You are analyzing a speech signal and need to detect very brief consonant bursts (lasting a few milliseconds) with precise timing. Which STFT window choice best serves this goal?
AA very wide window — more data points give sharper frequency resolution, revealing the consonant's spectral signature
BA very narrow window — short duration gives precise time localization, capturing when the burst occurs
CWindow width doesn't matter — STFT always provides equally sharp time and frequency resolution
DA medium window — STFT resolution is independent of window width, so any choice works
The STFT time-frequency uncertainty principle states that you cannot simultaneously achieve arbitrarily sharp time and frequency resolution. A narrow window gives good time localization — you know precisely when a frequency appears — but the short duration means the Fourier transform sees very few oscillations, smearing frequency content across a wide band. For detecting a brief event with precise timing, a narrow window is the correct choice, accepting the tradeoff of poorer frequency resolution. The opposite choice (wide window) would give precise frequency content but blur the timing of the burst.
Question 2 Multiple Choice
Compared to the standard (global) Fourier transform, what information does the STFT provide that the standard transform does not?
ASTFT provides better frequency resolution by using longer analysis windows
BSTFT reveals when in time different frequency components appear, not just which frequencies are present overall
CSTFT removes noise more effectively because the window function suppresses spectral leakage
DSTFT provides phase information, which the standard Fourier transform discards
The standard Fourier transform integrates over the entire signal, producing a spectrum that shows which frequencies are present but gives no information about when they occur. For a piece of music, it shows every note ever played but not their sequence. The STFT slides a localized window across the signal and computes a Fourier transform of each windowed segment, creating a two-dimensional time-frequency map — the spectrogram. This reveals how the frequency content of the signal evolves over time, which is essential for speech, music, and many biomedical signals.
Question 3 True / False
Using a wider window in the STFT gives better frequency resolution but at the cost of poorer time localization.
TTrue
FFalse
Answer: True
This is the time-frequency tradeoff at the heart of the STFT. A wide window contains many oscillation cycles, so the Fourier transform can precisely determine the frequency of each component — frequencies appear as sharp peaks. But a wide window spans a long time interval, so events that happen at different times within that window are blurred together in the time axis. The uncertainty principle Δt · Δω ≥ 1/2 formalizes this: you cannot shrink both simultaneously. A Gaussian window achieves the minimum uncertainty product, but the tradeoff itself cannot be avoided.
Question 4 True / False
By carefully choosing the right window function (e.g., a Gaussian or Hann window), you can achieve arbitrarily sharp resolution in both time and frequency in an STFT.
TTrue
FFalse
Answer: False
No window function can overcome the time-frequency uncertainty principle. Different windows make different tradeoffs — Hann windows reduce spectral leakage, Gaussian windows achieve minimum time-bandwidth product — but none can provide arbitrarily sharp resolution in both dimensions simultaneously. The Gaussian window achieves the theoretical bound Δt · Δω = 1/2, but this is the minimum possible product, not zero. Window choice determines the shape and sidelobe structure of the resolution cells, but the fundamental constraint Δt · Δω ≥ 1/2 is inescapable for any linear time-frequency representation.
Question 5 Short Answer
Explain why the fixed window width of the STFT is a limitation for analyzing signals like speech, and how the wavelet transform addresses this limitation.
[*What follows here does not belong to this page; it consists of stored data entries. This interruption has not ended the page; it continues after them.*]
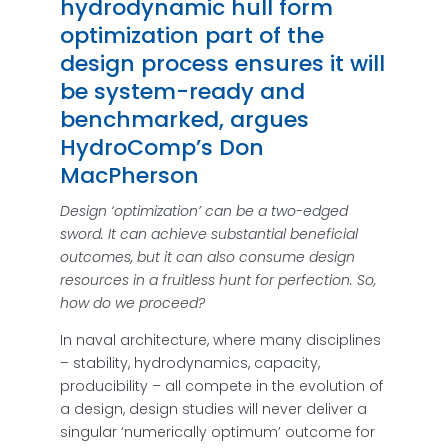
hydrodynamic hull form
optimization part of the
design process ensures it will
be system-ready and
benchmarked, argues
HydroComp’s Don
MacPherson
Design ‘optimization’ can be a two-edged
sword. It can achieve substantial beneficial
outcomes, but it can also consume design
resources in a fruitless hunt for perfection. So,
how do we proceed?
In naval architecture, where many disciplines
– stability, hydrodynamics, capacity,
producibility – all compete in the evolution of
a design, design studies will never deliver a
singular ‘numerically optimum’ outcome for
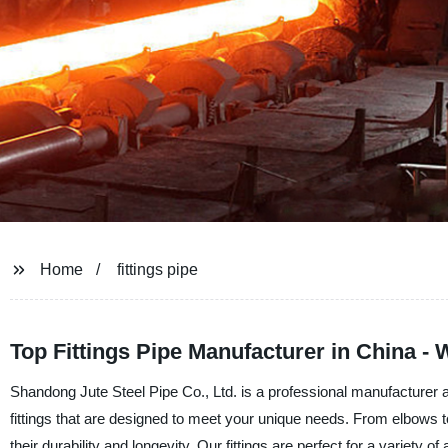
Home
fittings pipe
Top Fittings Pipe Manufacturer in China -
Shandong Jute Steel Pipe Co., Ltd. is a professional manufacturer a
fittings that are designed to meet your unique needs. From elbows to
their durability and longevity. Our fittings are perfect for a variety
Think about your answer, then reveal below.
Model answer: The STFT uses the same window width for all frequencies. This means low-frequency components (which oscillate slowly) and high-frequency components (which oscillate rapidly) are both analyzed with the same time-frequency resolution tradeoff. For speech, this is suboptimal: low-frequency vowel formants change slowly and need good frequency resolution; high-frequency consonant bursts are brief and need good time resolution. The wavelet transform uses a window that automatically scales with frequency — narrow windows at high frequencies for good time resolution, wide windows at low frequencies for good frequency resolution. This provides constant relative (rather than absolute) resolution, matching the analysis to the signal's natural structure.
The wavelet's adaptive window scaling is its key advantage over the STFT. Formally, wavelets are obtained by scaling and translating a single mother wavelet function, so that at high frequencies the analysis window automatically shrinks and at low frequencies it widens. This gives the wavelet transform a 'logarithmic' time-frequency tiling, compared to the STFT's uniform rectangular tiling. For signals like ECG, speech, and music — where low-frequency trends evolve slowly and high-frequency transients are brief — wavelets provide a more efficient and informative representation. Understanding the STFT's fixed-resolution limitation is precisely what motivates the wavelet as a more flexible successor.